I have to agree with this sentiment. I loved KPT, but that was more for the "adventure" aspect. I actually had difficulty using a lot of functions (don't ask me to remember which ones).
It's frustrating, designing innovative UI that also follows convention. It's a joy, when it works.
I have this iOS widget that I wrote[0]. It's really, really cool. Works a charm, and is easy to implement.
But I keep on not using it in my projects. It's too "in your face." I think that UI needs to get the hell out of the way, and just let the user do what they want to do.
I have a couple of more, more conventional widgets, that I use all the time[1], [2].
KPT was "in your face," like no other UI I have ever experienced.
[0] https://riftvalleysoftware.com/work/open-source-projects/#RV...
[1] https://riftvalleysoftware.com/work/open-source-projects/#RV...
[2] https://riftvalleysoftware.com/work/open-source-projects/#RV...
The Apple Pencil, and the iPad Pro (esp. the latest of each), is awesome. They did a really good job on that.
I don't use ProCreate, but that's mostly because I'm not really that kind of graphic designer.
I remember looking at "paintbox" tools for video effects, in the 1970s. We've come a long, long way, and real artists have some really nice tools at their disposal.
Because parent mention Apps were the problem?

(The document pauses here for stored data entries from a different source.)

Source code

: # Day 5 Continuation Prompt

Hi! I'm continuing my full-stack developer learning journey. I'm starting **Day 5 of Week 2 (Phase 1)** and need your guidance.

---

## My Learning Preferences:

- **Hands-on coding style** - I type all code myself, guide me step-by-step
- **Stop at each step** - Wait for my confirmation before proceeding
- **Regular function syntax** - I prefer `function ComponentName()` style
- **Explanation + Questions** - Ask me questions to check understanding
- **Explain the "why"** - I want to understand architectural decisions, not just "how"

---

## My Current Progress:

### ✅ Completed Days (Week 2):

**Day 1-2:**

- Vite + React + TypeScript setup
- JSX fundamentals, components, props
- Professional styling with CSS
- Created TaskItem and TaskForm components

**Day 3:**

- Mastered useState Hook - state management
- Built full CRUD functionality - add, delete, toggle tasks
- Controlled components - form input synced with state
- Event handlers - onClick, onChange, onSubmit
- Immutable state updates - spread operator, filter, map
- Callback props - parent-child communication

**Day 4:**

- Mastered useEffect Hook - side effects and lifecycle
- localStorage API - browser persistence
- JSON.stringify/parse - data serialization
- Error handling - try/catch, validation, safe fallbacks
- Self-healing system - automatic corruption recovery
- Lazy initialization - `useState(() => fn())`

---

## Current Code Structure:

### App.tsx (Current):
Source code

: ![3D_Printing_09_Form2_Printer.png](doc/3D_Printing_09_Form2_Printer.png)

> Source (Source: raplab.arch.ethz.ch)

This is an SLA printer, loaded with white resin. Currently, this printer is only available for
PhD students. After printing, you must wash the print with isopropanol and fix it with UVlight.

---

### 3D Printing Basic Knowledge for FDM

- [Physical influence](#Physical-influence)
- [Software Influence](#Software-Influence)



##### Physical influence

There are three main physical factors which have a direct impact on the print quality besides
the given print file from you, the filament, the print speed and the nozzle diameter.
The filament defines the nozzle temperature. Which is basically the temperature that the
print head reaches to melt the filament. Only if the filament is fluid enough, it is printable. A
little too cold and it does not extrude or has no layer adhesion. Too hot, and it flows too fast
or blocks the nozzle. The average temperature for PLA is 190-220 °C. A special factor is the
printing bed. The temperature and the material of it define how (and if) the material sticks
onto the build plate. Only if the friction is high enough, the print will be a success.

Or is it more like Apps designed for Apple Pencil will be the future? Not mouse and keyboard?
I also feel that an ‘Ink-Board’ should replace the trackpad as we know it. Basically an E-Ink tablet that serves as a stylus, pointer and control input. So that we’re not limited to discrete inputs (as opposed to analogue inputs).
And you can ofcourse create beautiful works of art with it. But in terms of usage, it’s all the same.
Now if you are lucky you got yourself a Cintiq or maybe Surface Studio edition, giving you a hands on experience.
When it comes interfacing though, I feel we haven’t really explored much. Someone here mentioned KAI power tools, which was quite intuitive and fun to use.
I just wish for more types of computing/interfacing and use of screen and see some creativity in this field.
An Ink-board does sounds interesting though!